## Questions to answer
**A.** Answer these questions from the passage on the gender gap in higher education and pay:
(i) According to Booth and Kee, growth in which kinds of jobs partly explains the gap in favor of women in higher education?
(ii) About what percentage of university undergraduates in Australia are women?
(iii) According to Graduate Careers Australia, what is the average starting salary of female graduates aged under 25?
**B.** Write the next part of the passage on the gender gap in higher education and pay, picking up after its final sentence.

## Given passage
..............................

Booth and Kee (2010) found that there was no compelling reason that performance by boys or girls at school would influence university enrolments, but the fact is that there would continue to be a gender gap in favour of women enrolled in higher education. They concluded that this was in part because of a growth in white collar and service sector jobs and the increasing prevalence of women engaged in paid work outside the home. An additional factor was the increasing financial burden for Australian families in the home mortgage market, demanding more than one income to support the household (Booth & Kee, 2010).

In Australia about 60 per cent of university undergraduates are women and more than 40 per cent of young women hold a bachelor degree or higher qualification compared to 30 per cent of young men. This should translate into successful and advantaged remuneration and careers, but not yet it seems. According to Graduate Careers Australia, the starting salaries of female graduates aged under 25 average $50,000, compared with $52,000 for men (Trounson, 2012). Therefore the pay gap exists before family commitments and mortgages come into the equation. Women and men, educators and parents, need to support our young women to have the confidence to negotiate and to know what is fair and equitable. Young women need to understand the contexts that will advantage them and look to people to support them. Mentors, both women and men, who can guide, sponsor and question them to assist with their personal and professional growth.

..............................

[Data extracted from a collection]
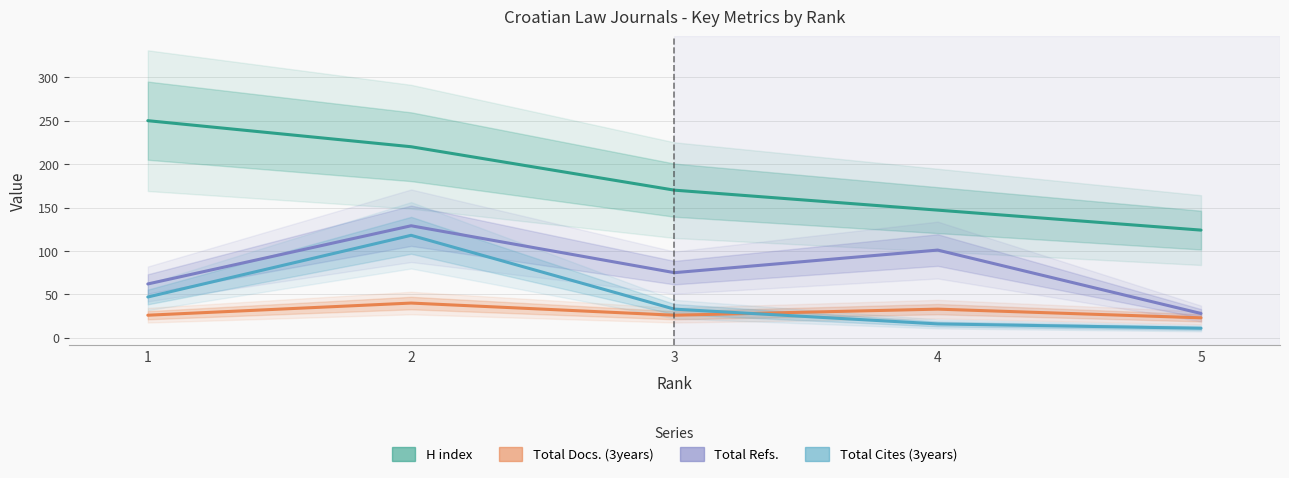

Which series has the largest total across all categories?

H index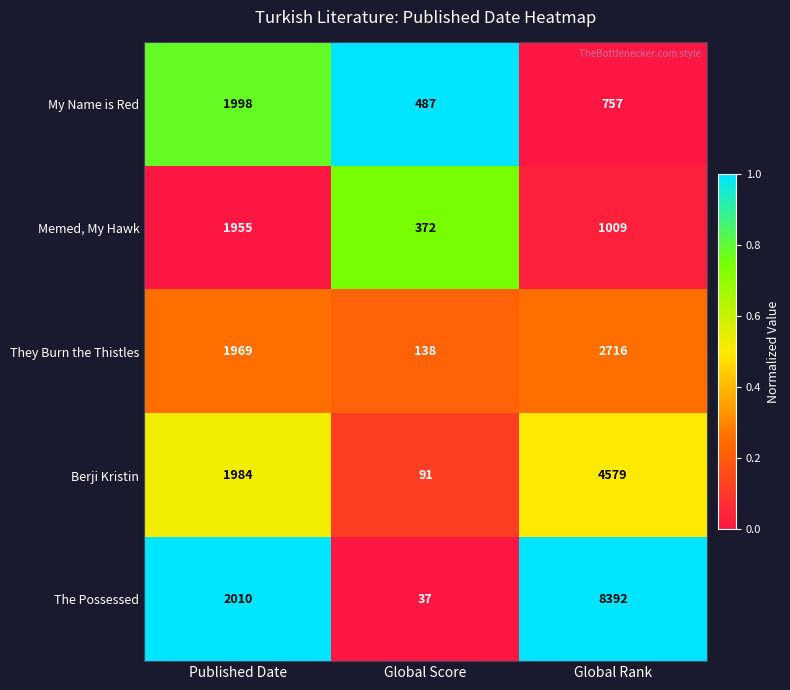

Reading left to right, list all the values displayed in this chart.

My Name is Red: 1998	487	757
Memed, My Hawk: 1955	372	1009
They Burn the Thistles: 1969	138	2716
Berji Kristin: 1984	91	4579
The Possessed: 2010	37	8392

..............................

## Results in order
**A.**
(i) White collar and service sector jobs.
(ii) About 60 per cent.
(iii) $50,000.

**B.**
The Alliance of Girls’ Schools reports several studies on its website that have explored whether there are long-term benefits for girls who were educated in single-sex schools. One cited American study explored the effects of attending a girls’ high school on labor market outcomes:

Women who attended single-sex schools ‘earn a 19.7 per cent higher wage than women who attended coeducational high schools’ (Billger, 2007, p. 166). Billger concludes that there is a ‘substantial’ economic return for women who attended single-sex schools (p. 181). Linda Sax also found many post-school benefits when female graduates of single-sex high schools were surveyed: ‘all-girls schools—whether independent or Catholic-affiliated—appear to produce graduates who enter college more academically and politically engaged, as well as more confident in their mathematical and computer skills, than women from equivalent backgrounds who attend co-educational schools. Single-sex graduates are also more likely to begin college aspiring to become engineers’ (Sax, 2009, pp. 61-62).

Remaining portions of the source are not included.